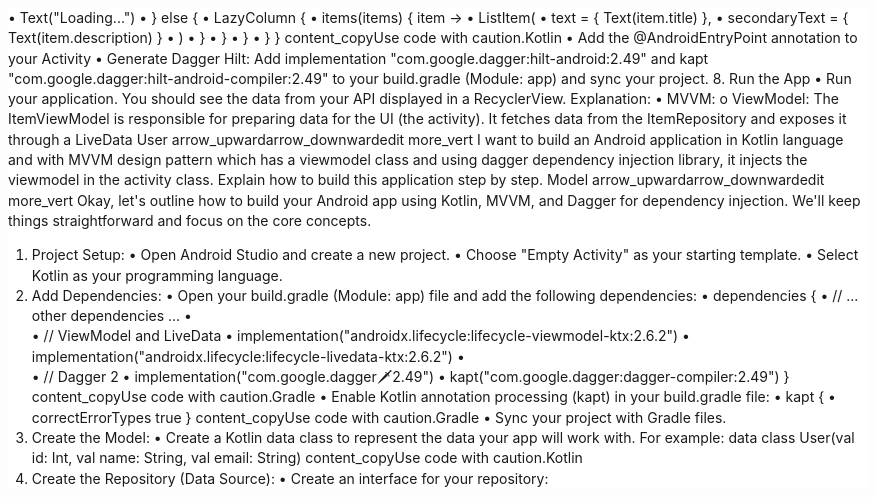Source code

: •	            Text("Loading...")
•	        } else {
•	            LazyColumn {
•	                items(items) { item ->
•	                    ListItem(
•	                        text = { Text(item.title) },
•	                        secondaryText = { Text(item.description) }
•	                    )
•	                }
•	            }
•	        }
•	    }
}
content_copyUse code with caution.Kotlin
•	Add the @AndroidEntryPoint annotation to your Activity
•	Generate Dagger Hilt: Add implementation "com.google.dagger:hilt-android:2.49" and kapt "com.google.dagger:hilt-android-compiler:2.49" to your build.gradle (Module: app) and sync your project.
8. Run the App
•	Run your application. You should see the data from your API displayed in a RecyclerView.
Explanation:
•	MVVM:
o	ViewModel: The ItemViewModel is responsible for preparing data for the UI (the activity). It fetches data from the ItemRepository and exposes it through a LiveData
User
arrow_upwardarrow_downwardedit
more_vert
I want to build an Android application in Kotlin language and with MVVM design pattern which has a viewmodel class and using dagger dependency injection library, it injects the viewmodel in the activity class. Explain how to build this application step by step.
Model
arrow_upwardarrow_downwardedit
more_vert
Okay, let's outline how to build your Android app using Kotlin, MVVM, and Dagger for dependency injection. We'll keep things straightforward and focus on the core concepts.
1. Project Setup:
•	Open Android Studio and create a new project.
•	Choose "Empty Activity" as your starting template.
•	Select Kotlin as your programming language.
2. Add Dependencies:
•	Open your build.gradle (Module: app) file and add the following dependencies:
•	dependencies {
•	    // ... other dependencies ...
•	
•	    // ViewModel and LiveData
•	    implementation("androidx.lifecycle:lifecycle-viewmodel-ktx:2.6.2") 
•	    implementation("androidx.lifecycle:lifecycle-livedata-ktx:2.6.2")
•	
•	    // Dagger 2
•	    implementation("com.google.dagger:dagger:2.49")
•	    kapt("com.google.dagger:dagger-compiler:2.49")
}
content_copyUse code with caution.Gradle
•	Enable Kotlin annotation processing (kapt) in your build.gradle file:
•	kapt {
•	    correctErrorTypes true
}
content_copyUse code with caution.Gradle
•	Sync your project with Gradle files.
3. Create the Model:
•	Create a Kotlin data class to represent the data your app will work with. For example:
data class User(val id: Int, val name: String, val email: String)
content_copyUse code with caution.Kotlin
4. Create the Repository (Data Source):
•	Create an interface for your repository:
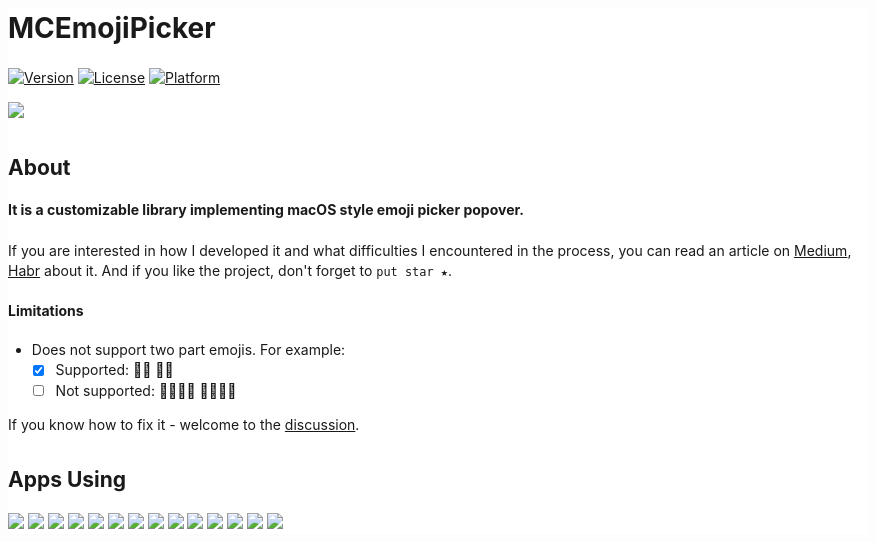 # MCEmojiPicker

[![Version](https://img.shields.io/cocoapods/v/MCEmojiPicker.svg?style=flat)](https://cocoapods.org/pods/MCEmojiPicker)
[![License](https://img.shields.io/cocoapods/l/MCEmojiPicker.svg?style=flat)](https://cocoapods.org/pods/MCEmojiPicker)
[![Platform](https://img.shields.io/cocoapods/p/MCEmojiPicker.svg?style=flat)](https://cocoapods.org/pods/MCEmojiPicker)

<p float="left">
<img src="https://user-images.githubusercontent.com/50948518/216799717-25b3e4ed-b4c5-4166-91a2-72374b0564f9.gif" width="280">
</p>

## About

<b>It is a customizable library implementing macOS style emoji picker popover.</b>
<br><br>
If you are interested in how I developed it and what difficulties I encountered in the process, you can read an article on [Medium](https://medium.com/@izzyumkin/an-emoji-selection-element-aka-emojipicker-for-ios-like-in-macos-e2fa022b80af), [Habr](https://habr.com/ru/post/716194/) about it.
And if you like the project, don't forget to `put star ★`.

#### Limitations
- Does not support two part emojis. For example:
  - [x] Supported: 🤝🏻 🤝🏿
  - [ ] Not supported: 🫱🏿‍🫲🏻 🫱🏼‍🫲🏿
  
If you know how to fix it - welcome to the [discussion](https://github.com/izyumkin/MCEmojiPicker/discussions/10).

## Apps Using

<p float="left">
    <a href="https://apps.apple.com/app/id1500111859"><img src="https://github.com/user-attachments/assets/bc8b8235-b848-43ef-a143-fbce80c195d3" height="65"></a>
    <a href="https://apps.apple.com/app/id6450279059"><img src="https://github.com/izyumkin/MCEmojiPicker/assets/50948518/270146ff-d3e7-4c46-97c2-2c796e6bd78d" height="65"></a>
    <a href="https://apps.apple.com/app/id6444636956"><img src="https://github.com/izyumkin/MCEmojiPicker/assets/50948518/ecae445c-1683-422b-a0e7-8dbaeac2eb18" height="65"></a>
    <a href="https://github.com/Housemates-Mobile-App/housemates_mobileapp"><img src="https://github.com/izyumkin/MCEmojiPicker/assets/50948518/05a8651a-c6fb-419e-9bdc-aa7d68b53af7" height="65"></a>
    <a href="https://github.com/RedEagle-dh/Quantify"><img src="https://github.com/izyumkin/MCEmojiPicker/assets/50948518/bfa48cc4-c901-4235-8bfc-f5fb0fa22279" height="65"></a>
    <a href="https://github.com/norbusonam/routine"><img src="https://github.com/izyumkin/MCEmojiPicker/assets/50948518/97a5b6ee-0cff-4839-894e-5c2d08daca3a" height="65"></a>
    <a href="https://github.com/bapaws/clock"><img src="https://github.com/izyumkin/MCEmojiPicker/assets/50948518/7a615b02-43a2-4557-bfbd-7f40841ac508" height="65"></a>
    <a href="https://github.com/fn1y/Habitrack"><img src="https://github.com/izyumkin/MCEmojiPicker/assets/50948518/0b634a00-257f-4e9d-93b0-8f8a2c0d335d" height="65"></a>
    <a href="https://github.com/honzachalupa/SymptomsTracker"><img src="https://github.com/izyumkin/MCEmojiPicker/assets/50948518/836c08c8-7e60-4403-ad0a-fffaed926d15" height="65"></a>
    <a href="https://github.com/savoirfairelinux/jami-client-ios"><img src="https://github.com/izyumkin/MCEmojiPicker/assets/50948518/b2e00327-7c13-407b-8c43-3c189504c3c5" height="65"></a>
    <a href="https://github.com/deltachat/deltachat-ios"><img src="https://github.com/izyumkin/MCEmojiPicker/assets/50948518/6322e6cf-71d4-4f37-893c-44277b277517" height="65"></a>
    <a href="https://apps.apple.com/app/id6465843931"><img src="https://github.com/user-attachments/assets/efc4408b-f716-4773-b255-d267c2fb5bf7" height="65"></a>
    <a href="https://apps.apple.com/app/id6499061841"><img src="https://github.com/user-attachments/assets/13bab9ec-7c73-4a3b-bf52-c5c5d3ce14b0" height="65"></a>
    <a href="https://apps.apple.com/app/id6476229386"><img src="https://github.com/user-attachments/assets/fefc767e-5d07-4bb7-b83a-b190e2188ddb" height="65"></a>
</p>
- - - - - - -
**Task item**
Collect every line of the data above that contains the string "Module", treating uppercase and lowercase letters as distinct.

**Answer below**
•	Generate Dagger Hilt: Add implementation "com.google.dagger:hilt-android:2.49" and kapt "com.google.dagger:hilt-android-compiler:2.49" to your build.gradle (Module: app) and sync your project.
•	Open your build.gradle (Module: app) file and add the following dependencies:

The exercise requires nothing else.